It likely did. The Executive Selectric had an interchangeable ball, rather than hammers, that struck the paper. These balls representented the different fonts.
Some offices had ten or twelve different balls.
Some offices had ten or twelve different balls
True, but what would make it proportionate was the amount the carriage moved from letter to letter. I don't know that the Selectric was that sophisticated.
Speaking to the point made upthread, about how detectives could tell which typewriter could have typed a certain memo based on the crud build-up in the keys, this was also true with the Selectrics. Back in the late 70's, early 80's, I remember many a time cleaning the balls of my typewriter (STOP snickering you guys!!!) You used a clay-type material that you would press into the letters on the ball, and work it around to clean the whole thing. The wad of cleaner would end up being this really gross grey color. This was before the newer single-use ribbons.
I also remember taking a razor blade to scrape the carbon off the copy for mistakes, in order to fix them on both the original and the copy. It never came cleanly off, always was a little bit messed up.
My typing teacher in high school (remember them??) used to make us roll a sheet of paper in, type a few words, take the paper completely out, and then put it back in and edit one word. It took some doing, let me tell you, but we became experts at fixing typos.
I located this on the link shown. So the memos didn't come from an IBM Selectric.
IBM Selectric"> eliminated the jams that affected earlier designs of electric typewriter. The typeball design had many advantages, especially in eliminating of "jams" when more than one key was struck at once, and in the ability to change the typeball, allowing multiple fonts to be used in a single document. Selectric mechanisms were widely incorporated into computer terminals in the 1970s, because the typing mechanism was fast and jam-free; could be initiated by a short, low-force mechanical action; and did not require the movement of a heavy "type basket" in order to shift between lower- and upper-case.
Later models of Selectrics replaced inked fabric ribbons with "carbon film" ribbons that had a dry black or colored powder on a "once-thru" clear plastic tape. These could be used only once but they were in a cartridge that was simple to replace. They also introduced auto-correction, where a sticky tape in front of the print ribbon could remove the black-powdered image of a typed character, and introduced selectable "pitch" so that the typewriter could be switched among pica ("10 pitch"), elite ("12 pitch"), and sometimes agate ("15 pitch"), even in one document. Even so, all Selectrics were monospaced -- each and every character was the same width. Although IBM had produced a successful typebar-based machine, the IBM Executive, with proportional spacing, no proportionally-spaced Selectric office typewriter was ever introduced. There was, however, a much more expensive proportionally-spaced machine called the Selectric Composer which was considered a typesetting machine rather than a typewriter.

- - - - -

EXERCISE AIM -
For each statement, say yes or no to whether it agrees with the Selectric discussion, and quote the words from the text that decide it.
1. Later Selectric models used carbon film ribbons that could be used only once.
2. IBM introduced a proportionally-spaced Selectric office typewriter.
3. The typing teacher had students take the paper out, put it back in, and edit one word.
None of the lines that come next are needed here.

- - - - -

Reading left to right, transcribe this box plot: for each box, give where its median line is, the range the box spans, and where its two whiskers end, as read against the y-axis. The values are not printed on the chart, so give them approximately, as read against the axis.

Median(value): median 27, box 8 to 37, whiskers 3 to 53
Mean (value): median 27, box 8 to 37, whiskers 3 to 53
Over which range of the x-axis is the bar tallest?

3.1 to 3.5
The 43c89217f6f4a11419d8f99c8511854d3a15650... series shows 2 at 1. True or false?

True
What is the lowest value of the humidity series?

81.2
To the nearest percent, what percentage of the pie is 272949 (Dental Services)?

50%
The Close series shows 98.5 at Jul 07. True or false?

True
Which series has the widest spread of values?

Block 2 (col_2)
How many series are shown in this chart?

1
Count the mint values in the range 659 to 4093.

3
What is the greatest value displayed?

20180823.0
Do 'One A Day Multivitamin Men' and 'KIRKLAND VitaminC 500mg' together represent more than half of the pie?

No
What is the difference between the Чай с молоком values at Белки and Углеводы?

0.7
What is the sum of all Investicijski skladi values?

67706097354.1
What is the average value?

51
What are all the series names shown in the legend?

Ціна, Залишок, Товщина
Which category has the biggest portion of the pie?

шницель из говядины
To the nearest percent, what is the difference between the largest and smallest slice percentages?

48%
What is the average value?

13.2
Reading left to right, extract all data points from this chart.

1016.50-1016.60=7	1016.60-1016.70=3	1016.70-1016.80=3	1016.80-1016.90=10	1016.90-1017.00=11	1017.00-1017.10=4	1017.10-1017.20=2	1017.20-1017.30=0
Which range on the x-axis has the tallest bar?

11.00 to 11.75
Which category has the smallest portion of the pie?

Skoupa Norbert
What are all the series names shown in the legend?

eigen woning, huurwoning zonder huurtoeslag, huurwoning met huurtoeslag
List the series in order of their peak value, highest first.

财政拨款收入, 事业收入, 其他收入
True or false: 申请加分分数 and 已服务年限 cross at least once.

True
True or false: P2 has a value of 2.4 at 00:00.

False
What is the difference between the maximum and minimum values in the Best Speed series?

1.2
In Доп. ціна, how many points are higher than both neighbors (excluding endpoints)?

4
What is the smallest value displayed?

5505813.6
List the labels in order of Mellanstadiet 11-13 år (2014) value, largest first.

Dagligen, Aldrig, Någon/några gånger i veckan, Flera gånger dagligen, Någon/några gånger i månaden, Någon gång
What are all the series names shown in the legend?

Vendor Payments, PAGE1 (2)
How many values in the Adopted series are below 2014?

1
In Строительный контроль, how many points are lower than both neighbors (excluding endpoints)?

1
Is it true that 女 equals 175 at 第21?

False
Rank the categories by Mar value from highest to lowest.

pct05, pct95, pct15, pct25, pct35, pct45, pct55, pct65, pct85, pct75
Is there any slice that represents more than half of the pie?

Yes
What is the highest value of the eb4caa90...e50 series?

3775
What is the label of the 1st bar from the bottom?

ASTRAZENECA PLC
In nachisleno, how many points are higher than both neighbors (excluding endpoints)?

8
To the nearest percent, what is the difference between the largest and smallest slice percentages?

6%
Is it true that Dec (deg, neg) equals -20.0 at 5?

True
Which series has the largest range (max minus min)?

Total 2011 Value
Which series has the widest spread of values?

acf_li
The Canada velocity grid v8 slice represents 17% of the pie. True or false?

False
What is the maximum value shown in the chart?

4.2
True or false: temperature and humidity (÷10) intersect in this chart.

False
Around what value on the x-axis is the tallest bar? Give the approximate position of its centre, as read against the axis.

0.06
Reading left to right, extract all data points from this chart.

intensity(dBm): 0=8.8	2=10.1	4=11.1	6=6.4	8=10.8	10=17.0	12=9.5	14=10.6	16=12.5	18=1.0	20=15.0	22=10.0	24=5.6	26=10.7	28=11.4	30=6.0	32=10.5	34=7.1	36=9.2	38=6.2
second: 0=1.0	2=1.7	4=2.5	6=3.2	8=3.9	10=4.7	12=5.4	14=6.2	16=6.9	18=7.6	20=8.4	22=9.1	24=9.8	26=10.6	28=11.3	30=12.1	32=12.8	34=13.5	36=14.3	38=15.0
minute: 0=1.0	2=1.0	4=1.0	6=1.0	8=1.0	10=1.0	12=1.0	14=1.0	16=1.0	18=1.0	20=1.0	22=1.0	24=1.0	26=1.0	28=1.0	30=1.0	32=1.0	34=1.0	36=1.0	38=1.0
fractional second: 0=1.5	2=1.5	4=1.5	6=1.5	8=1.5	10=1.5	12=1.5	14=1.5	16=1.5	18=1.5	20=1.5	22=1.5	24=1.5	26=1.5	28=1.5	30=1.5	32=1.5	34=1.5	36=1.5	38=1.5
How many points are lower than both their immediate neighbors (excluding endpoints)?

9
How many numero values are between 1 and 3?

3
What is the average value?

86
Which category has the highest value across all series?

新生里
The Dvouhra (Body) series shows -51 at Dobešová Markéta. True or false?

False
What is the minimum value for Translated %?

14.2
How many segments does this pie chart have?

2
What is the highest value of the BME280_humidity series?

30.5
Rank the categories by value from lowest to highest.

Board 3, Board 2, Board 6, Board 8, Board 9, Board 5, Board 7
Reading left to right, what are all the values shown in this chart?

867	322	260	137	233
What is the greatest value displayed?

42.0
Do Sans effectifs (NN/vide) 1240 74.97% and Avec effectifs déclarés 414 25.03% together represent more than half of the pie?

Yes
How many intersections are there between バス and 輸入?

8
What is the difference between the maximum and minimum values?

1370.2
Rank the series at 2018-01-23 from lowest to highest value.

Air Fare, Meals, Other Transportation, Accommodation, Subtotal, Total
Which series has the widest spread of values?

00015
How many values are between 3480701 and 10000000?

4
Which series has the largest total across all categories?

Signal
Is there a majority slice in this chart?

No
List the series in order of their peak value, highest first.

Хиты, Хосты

- - - - -

TASK SOLUTION -
1. Yes: "These could be used only once but they were in a cartridge that was simple to replace."
2. No: "no proportionally-spaced Selectric office typewriter was ever introduced."
3. Yes: "take the paper completely out, and then put it back in and edit one word."